Au-delà de la réduction des crises : améliorer la fonction cognitive et la qualité de vie

L’impact potentiel va au-delà de la simple réduction des saisies. Les données préliminaires suggèrent que le zorevunersen pourrait également améliorer la fonction cognitive, les capacités de communication, les capacités motrices et la qualité de vie globale des patients.

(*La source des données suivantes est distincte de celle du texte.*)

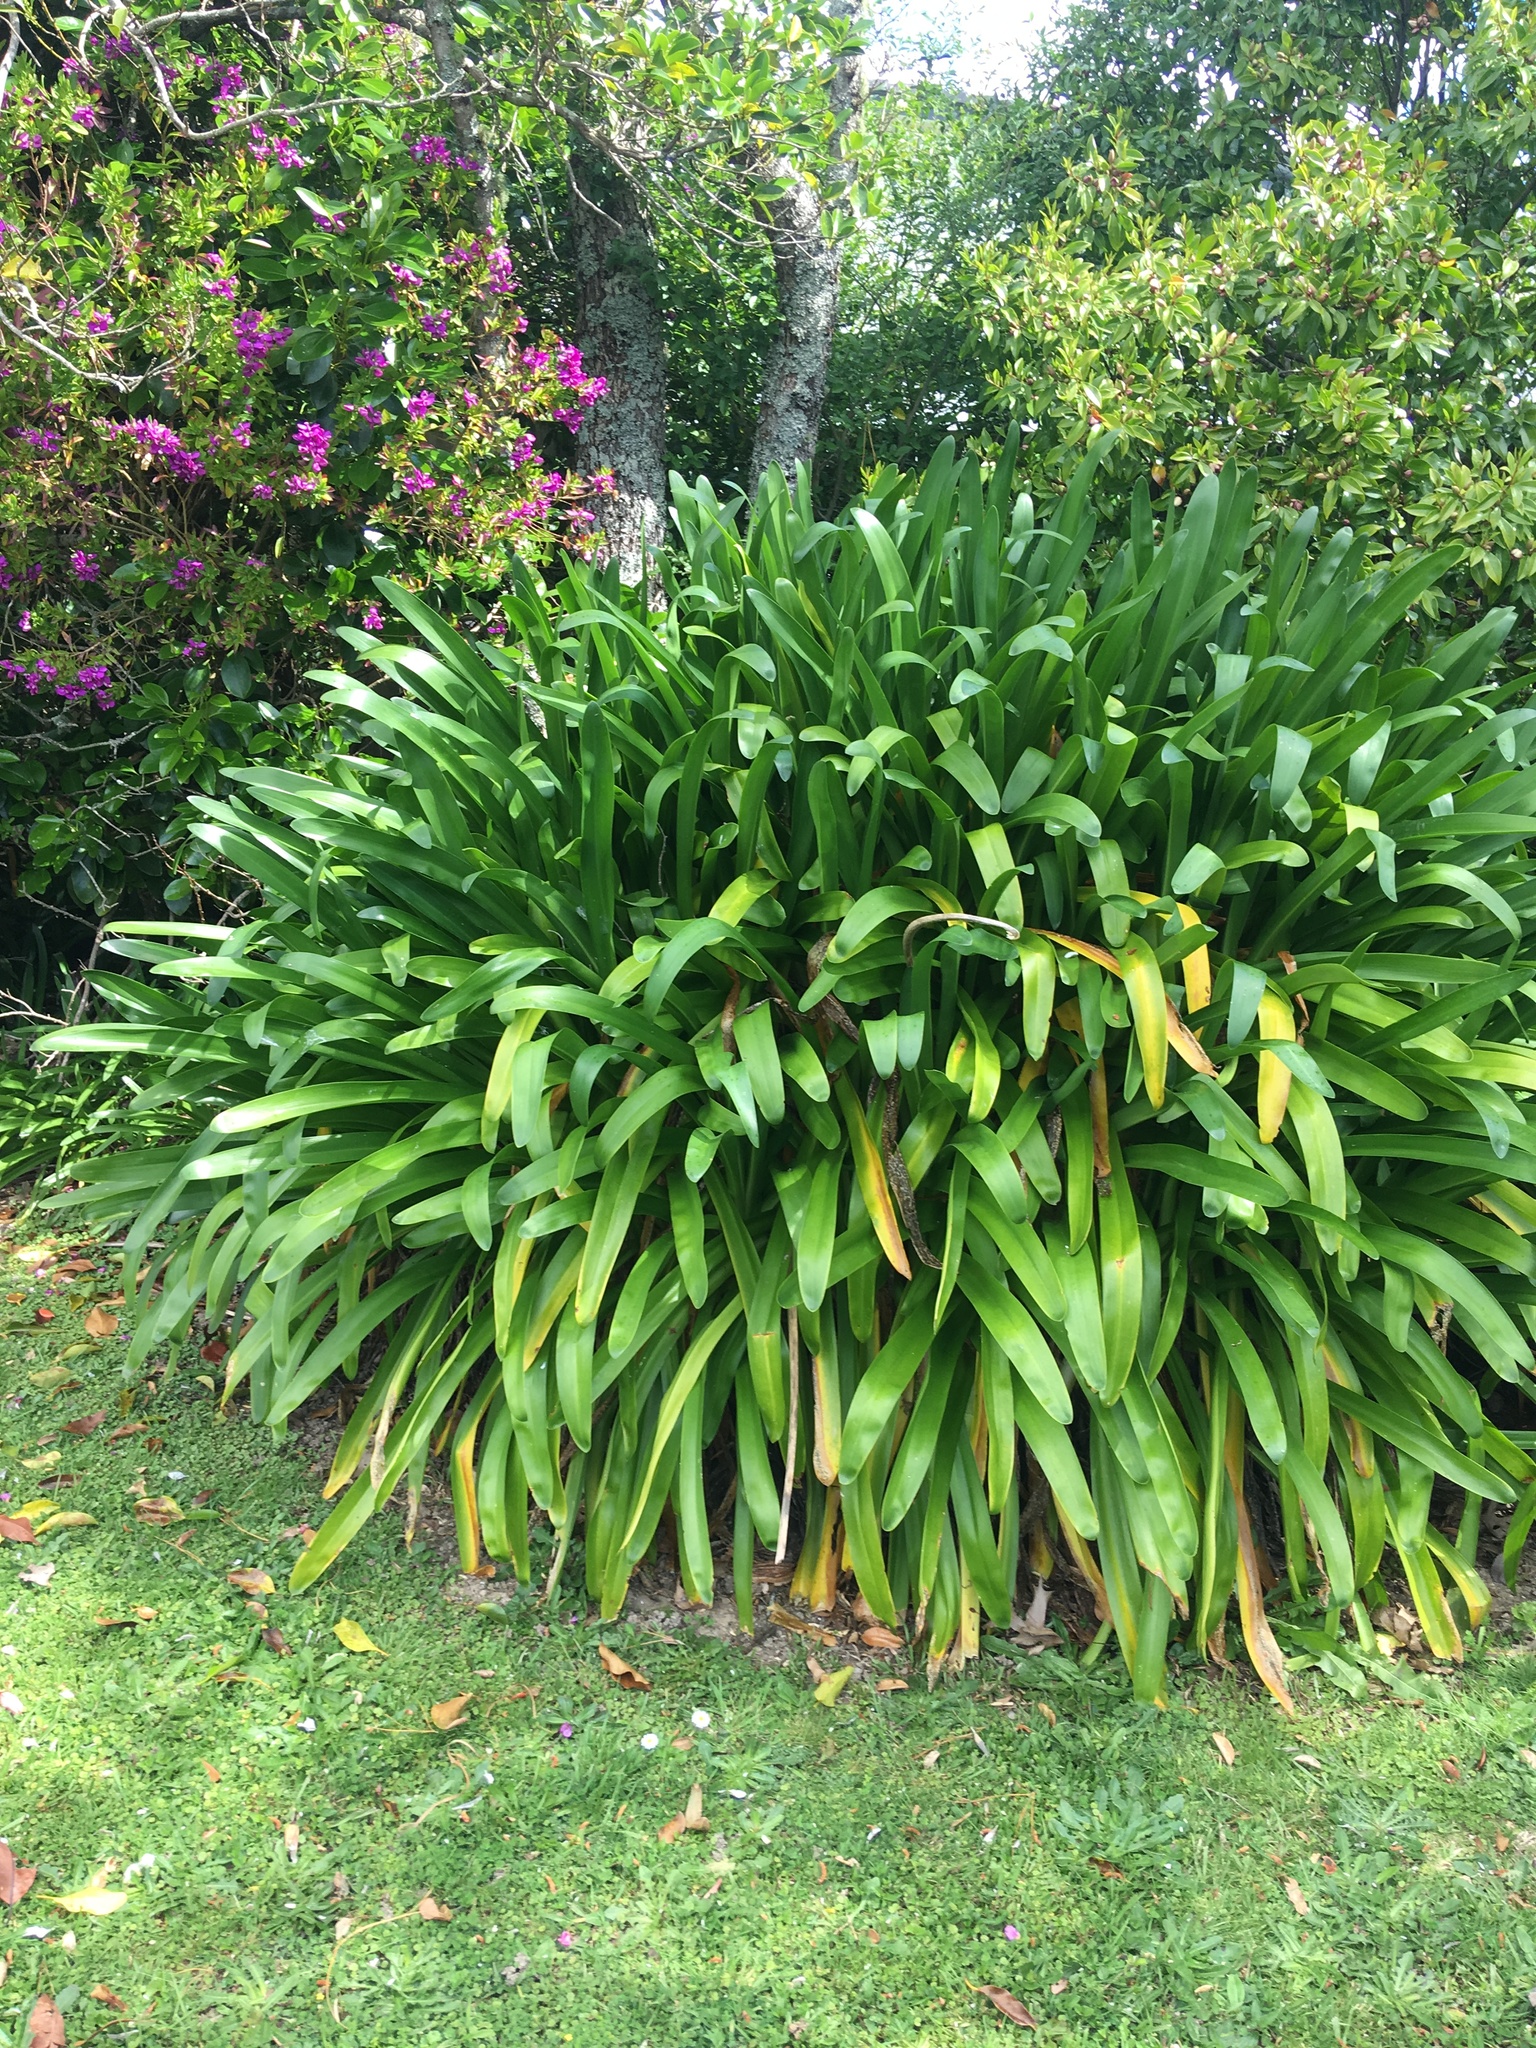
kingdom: Plantae
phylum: Tracheophyta
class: Liliopsida
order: Asparagales
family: Amaryllidaceae
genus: Agapanthus
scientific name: Agapanthus praecox
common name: African-lily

Les preuves vidéo de l’étude montrent des améliorations apparentes du fonctionnement quotidien des patients, y compris des enfants ayant reçu le traitement.

Selon des experts comme Veronica Hood de la Dravet Syndrome Foundation, les améliorations sont « sans précédent » dans cet état pathologique. Lori Isom, développeuse de médicaments à l’Université du Michigan, a décrit avec émotion l’impact de ces améliorations chez les patients.

Quelle est la prochaine étape ? Tests rigoureux et impact potentiel tout au long de la vie

Un essai contrôlé randomisé de phase 3 plus vaste est actuellement en cours pour confirmer ces résultats de manière plus rigoureuse. Cependant, les résultats existants suggèrent fortement que le zorevunersen pourrait modifier fondamentalement le pronostic à long terme des personnes atteintes du syndrome de Dravet. Ingrid Scheffer, neurologue pédiatrique à l’Université de Melbourne, estime que la thérapie a le potentiel de « changer la vie ».

La capacité de traiter la cause génétique du syndrome de Dravet, plutôt que seulement les symptômes, représente un progrès monumental dans les soins neurologiques. Cette thérapie offre l’espoir d’un avenir où les enfants atteints de cette maladie dévastatrice pourront vivre une vie plus épanouie et plus saine.